講談社100周年記念企画 この1冊!:青い鳥文庫『そして五人がいなくなる ―名探偵夢水清志郎事件ノート―』

講談社100周年記念企画「この1冊!」

 

17冊目

青い鳥文庫『そして五人がいなくなる ―名探偵夢水清志郎事件ノート―』

作:はやみねかおる 絵:村田四郎

鍜治佑介
文芸図書第二出版部 26歳 男

ほんの、隠しごと。

書籍表紙

青い鳥文庫
『そして五人がいなくなる―名探偵夢水清志郎事件ノート―』
作:はやみねかおる
絵:村田四郎
発行年月日:1994/02/15

 はやみねかおるさんの『そして五人がいなくなる』(講談社の青い鳥文庫から刊行されたミステリです)。この1冊で、ぼくは本が好きになりました。

 いま手元にある『そして五人がいなくなる』は、1996年7月3日に発行された、第8刷です。当時小学生だったぼくは、はじめてもらった2枚の図書券を、この1冊と交換しました。

 物語の冒頭で、引越しを終えたばかりの名探偵・夢水清志郎の家に、おとなりの女の子が3日つづけて遊びにきます。その3日目のこと、24ページの最後の行で、名探偵は言いました。

「きみ※※※、※※※※※※※※※※※だろ」

 ……え?

 ミステリーはおろか、小説をほとんど読んだことのない小学生にとって、このひとことは革命でした。本を読んで、時が止まるほど驚かされるなんて。

 そして一度ページを閉じ、表紙を観察しました。次にひっくりかえしてあらすじを読みました。
 そんなこと書いてあったっけ? このときに名探偵が言ったひとこと(この文章の最後に書きます)を言わずに、本はつくれないはず。

──なのに、表紙の絵にも、あらすじにもタイトルにも、そしてあとがきにも、手がかりになるようなことは、なにも書かれていませんでした。

 300ページ弱あるこの1冊で、冒頭の24ページに書かれた名探偵のことばは、メインの事件とは何の関係もありません。最初に夢水清志郎の名探偵っぷりを示すための、小さな小さなミステリです。しかしこの本は、その小さな驚きすら、読む人から奪わないようにつくられていたのです

 瞬間、うわっと胸が詰まり、本ってすごい!! と思いました。この1冊をつくった人たちの想いに気づけて、得意になりました。

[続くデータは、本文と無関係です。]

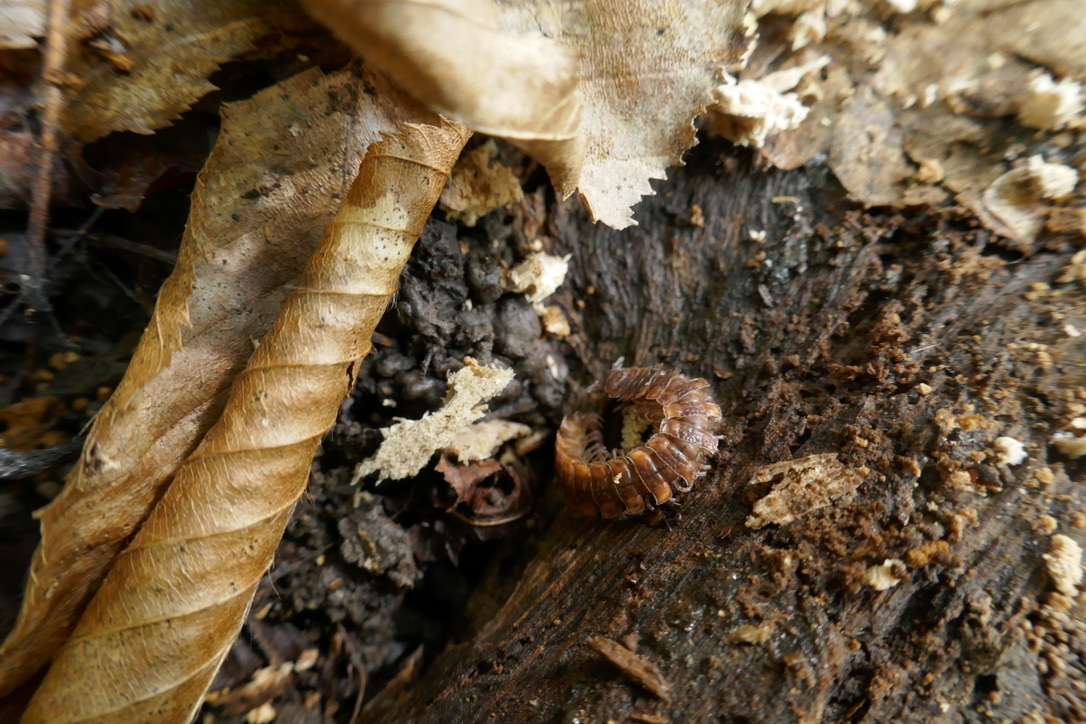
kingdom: Animalia
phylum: Arthropoda
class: Diplopoda
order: Polydesmida
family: Polydesmidae
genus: Polydesmus
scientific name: Polydesmus complanatus
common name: Flat-backed millipede
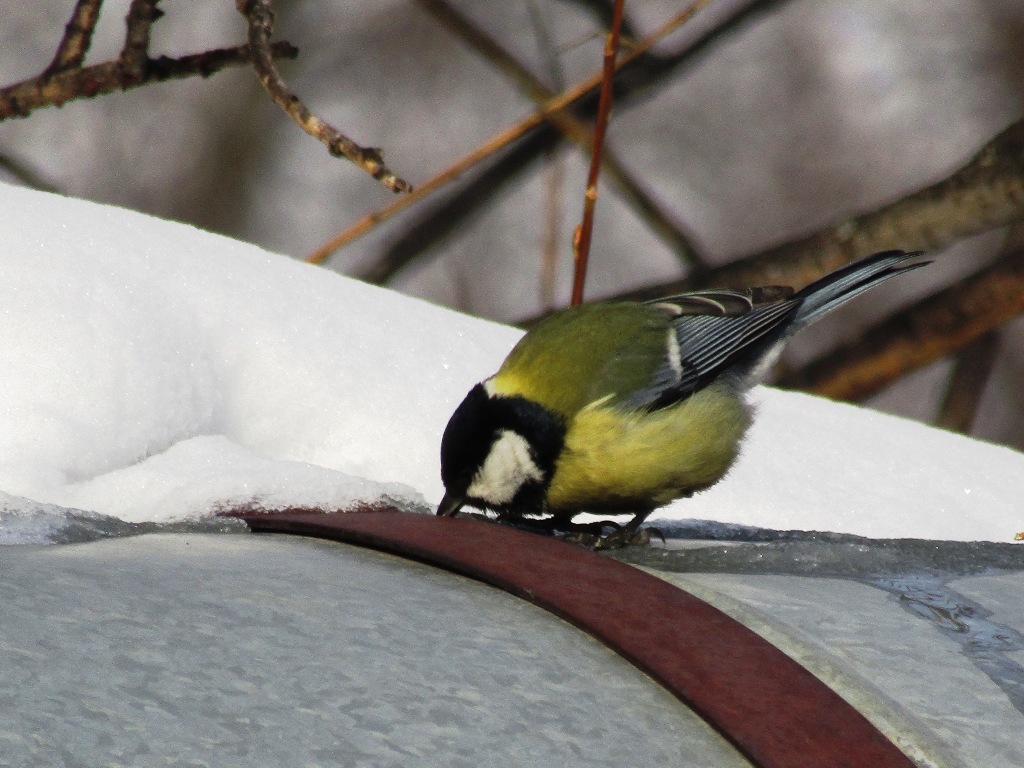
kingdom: Animalia
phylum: Chordata
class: Aves
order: Passeriformes
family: Paridae
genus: Parus
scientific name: Parus major
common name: Great tit
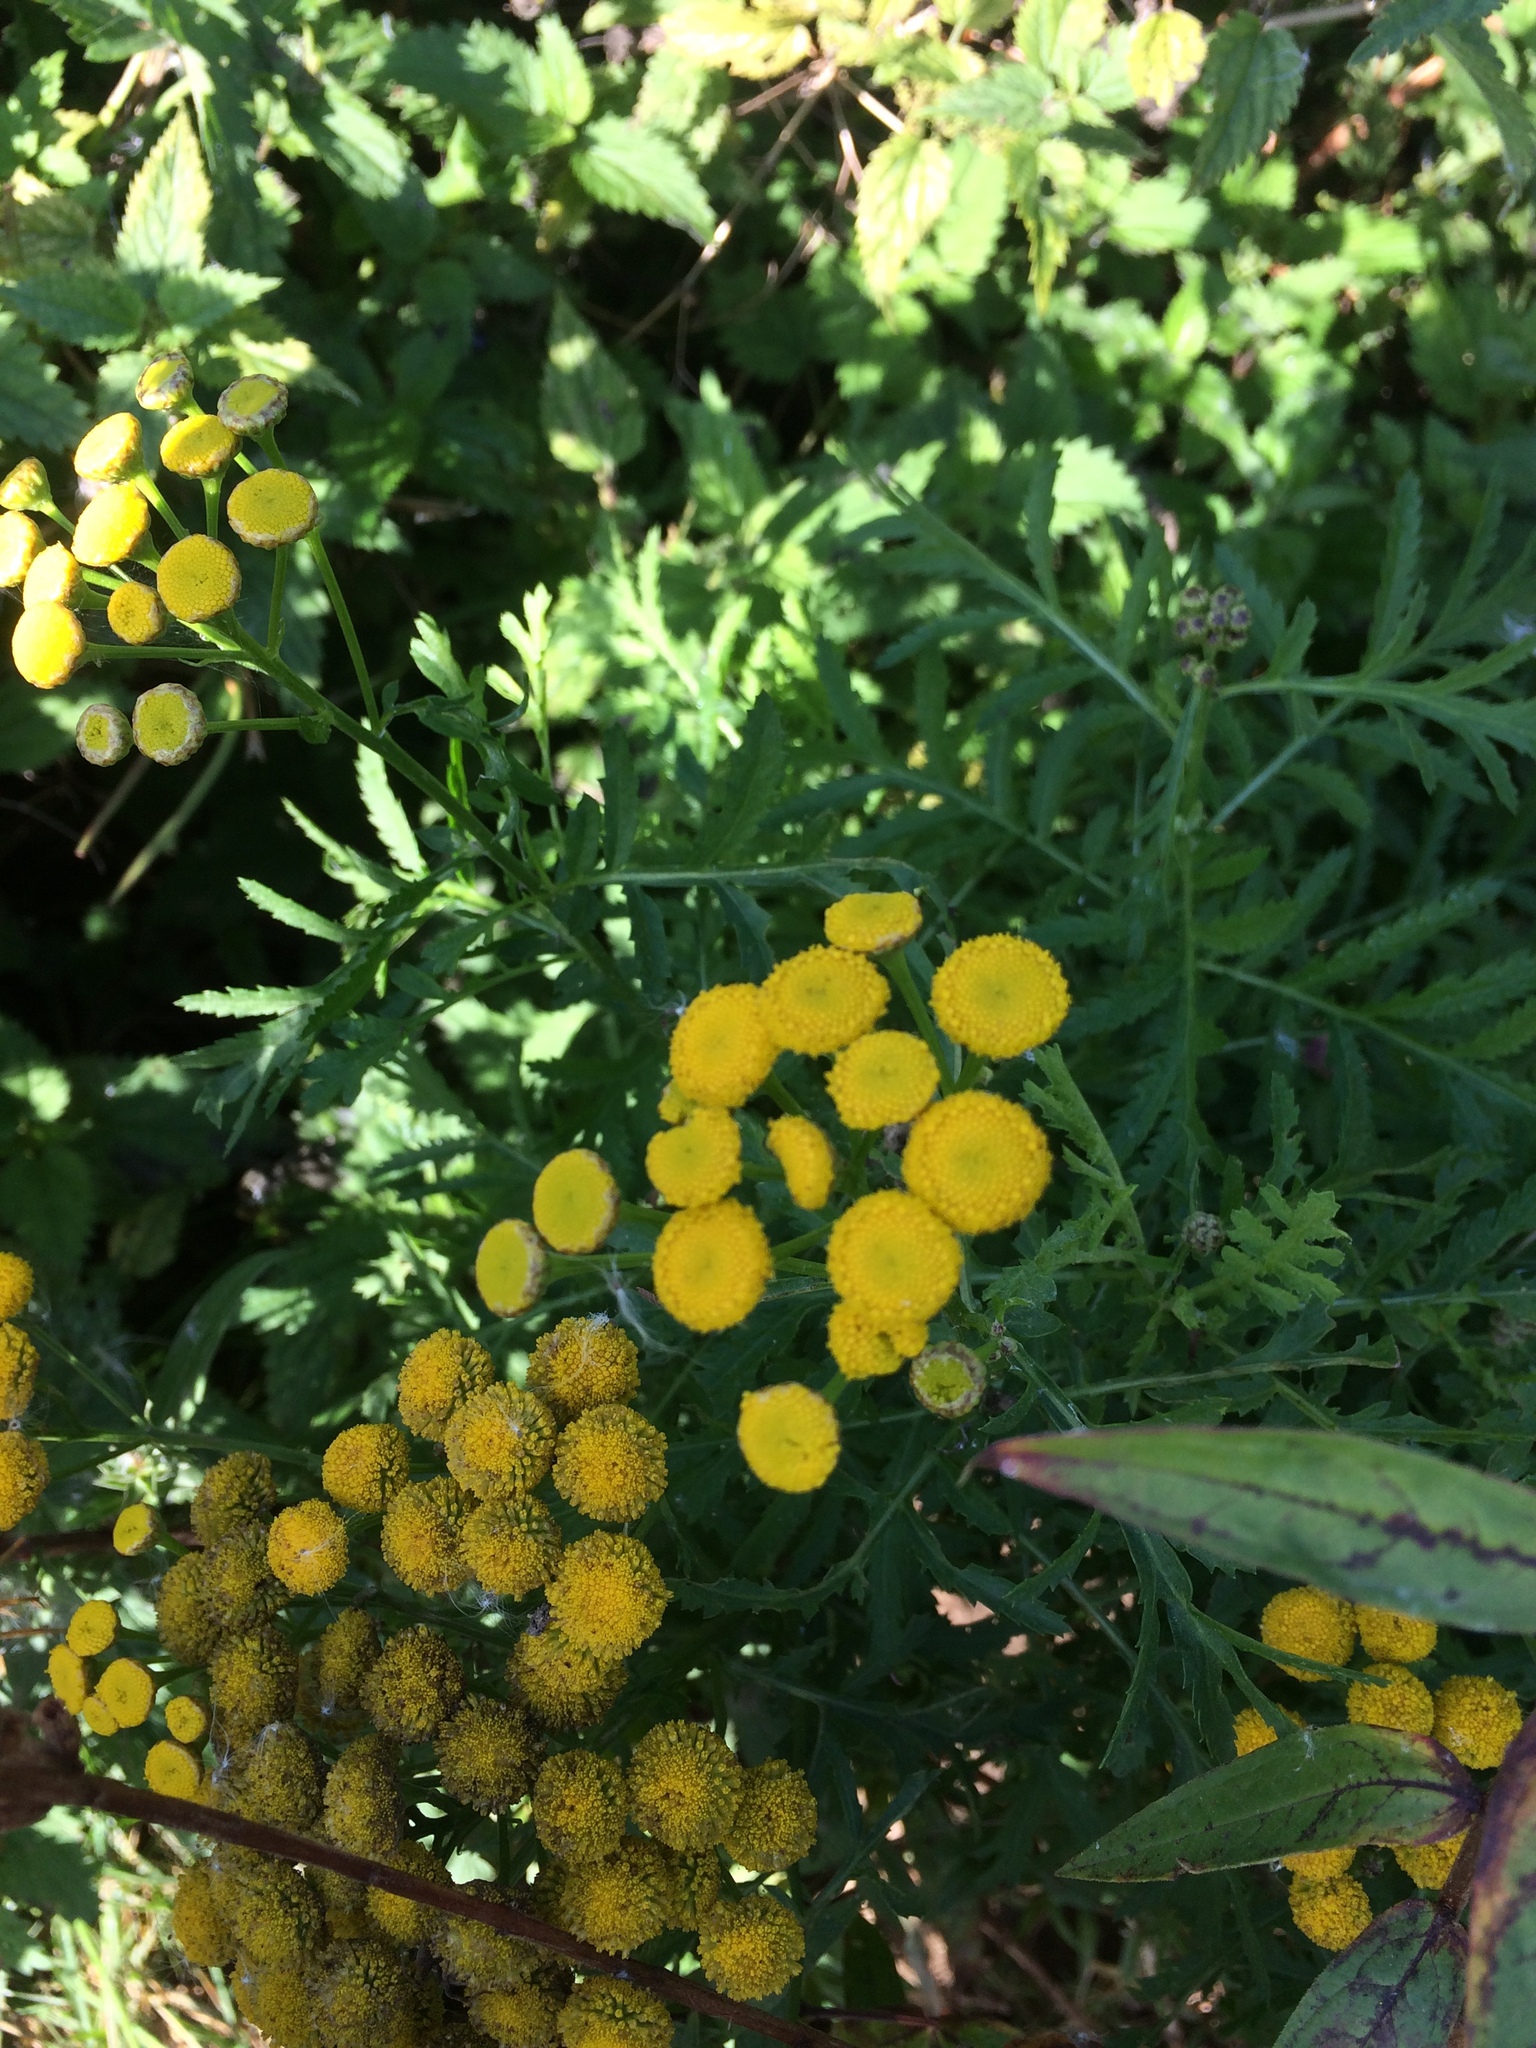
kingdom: Plantae
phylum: Tracheophyta
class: Magnoliopsida
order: Asterales
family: Asteraceae
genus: Tanacetum
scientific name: Tanacetum vulgare
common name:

 ミステリを好きになり、小説を好きになり、本が好きになりました。

 しかし、魅力的な事実を隠して本をつくることがどれだけタイヘンか、わかっていただくには、名探偵の謎解きをお伝えしなければいけません。ここから先は、未読の方、ネタバレが嫌な方は読まずにおいてくださいね。

 

実は、
このとき、
※※※は……※※※※※※※!!

 

 ……すみません。やはり、書けませんでした……。
 もし、少しでも気になっていただけたなら、お近くの書店さんで、ぜひ……!

 いま、青い鳥文庫では、『そして五人がいなくなる』の試し読みページがあるようです。

 このページをさきほど見てみたところ、なんと21ページで唐突に試し読みが終わっていました。
 この本は初版が1994年です。それから16年経った2010年の現在も、24ページで名探偵・夢水清志郎が言ったことばは、この本を実際に手に持って、12回ページをめくった人にしか、読めないんですね。

 以上がぼくの“この1冊”でした。

 ぜひみなさんも、ご自身の“この1冊”を、ご友人に紹介してください。

 もちろんそのときに、あなたの本の隠しごとは、秘密にしておいてくださいね。